Will the Minister answer me this question? What is the justification for people who own their own homes but who do not pay rates now having a superior right to those who live in private rented accommodation or in flats?

In their case they owned their homes prior to the abolition of rates.

What about people who bought their homes since then? They have the right.

They are people who have the same status as that prescribed in the 1978 Act for the others.

Even if they acquired their homes after that Act was passed?

The basis on which they have the right in the first instance is prescribed in law. The only thing we have done is to ensure that section 17 of that Act, which gave them that status in the first instance, retains it for them for the purpose of this Malicious Injuries Bill and for other Acts, such as the Planning Act.

How can the Minister continue a distinction in rights in respect of people who did not have that right when the Act he refers to was introduced in the first instance?

It seems to me that we are talking about a different Bill from the one before the House.

I am not. I am very clear about what I am talking about.

The Chair would point out that we are discussing section 10.

I am only referring to this point because it came up during the discussion. We are discussing what the word "ratepayer" implies in this Bill. I have argued from the beginning that this word is now anomalous and should be removed unless we want to recreate or continue two distinct categories. If we are to continue with two distinct categories it might be logical if those categories really meant people who are paying rates — that is, commercial interests, farmers and certain other groups — and those who do not.

That is the first time the Deputy has recognised this distinction this evening.

Deputy Keating will make his point and the Minister will be allowed to reply to it.

There is another group who are in the grey area. They are the people who used to pay rates but no longer do so. The rationale the Minister has put forward for continuing this hierarchy of rights might apply, in the thinking of the Fianna Fáil Party, to people who continue to pay rates, which is exactly where we started. My fear is that people who pay rates are only those referred to in the section. What about the people who no longer pay rates but who enjoy this right? The Minister of State would say that they owned their homes before the Act came into operation. My reply to that is: What about the people who bought their homes since the Act came into operation?

They have the same status because the basis for giving them that status is something which makes them different from people who do not own homes. That is the difference the Deputy is not prepared to recognise.

I will leave it at that and let the record clearly show that we are today overseeing a situation where a basically unjust and inequitable taxation system — that is, rates — abolished by the Fianna Fáil Government, is now being used as a basis not just for perpetuating but for recreating, every time a person buys his or her own home, a difference in relation to entitlement to participation in a hearing affecting the expenditure of public moneys between those people and people who are in private rented accommodation, of whom there are 350,000.
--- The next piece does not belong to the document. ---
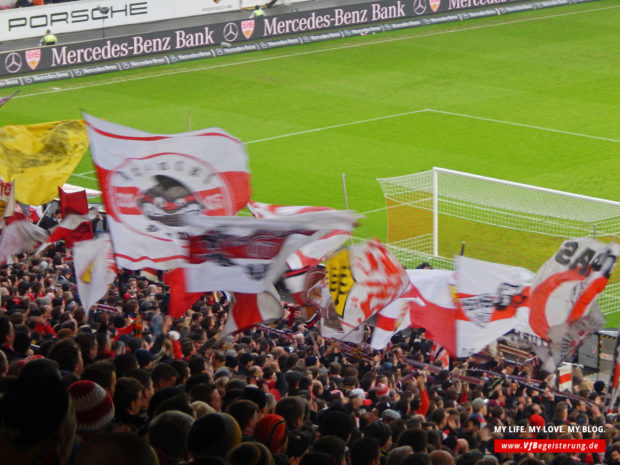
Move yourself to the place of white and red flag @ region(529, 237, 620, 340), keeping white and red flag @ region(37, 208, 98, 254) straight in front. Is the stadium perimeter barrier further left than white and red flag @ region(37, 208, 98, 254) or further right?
right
Surely it is understandable that people who own property should have a very special position.

What about public property or private property?

Admittedly there is ownership in that regard, too, but people who do not own property have the same access and the same right and the Deputy is not recognising the person who is a ratepayer paying rates.

I hope I have clearly shown that we are continuing a wrongful distinction which is anomalous and which should be dealt with by removing the word "ratepayer" and putting in a word which meets the spirit of the Bill.

Does the Deputy abolish the fact that there are owners of businesses and shops?

Certainly not.

Will the Deputy please move to report progress?

I would give the same rights to others because, after all, it is only a right of hearing.

When the Deputies are done hammering one and other across the floor, will Deputy Keating move to report progress?

Progress reported: Committee to sit again.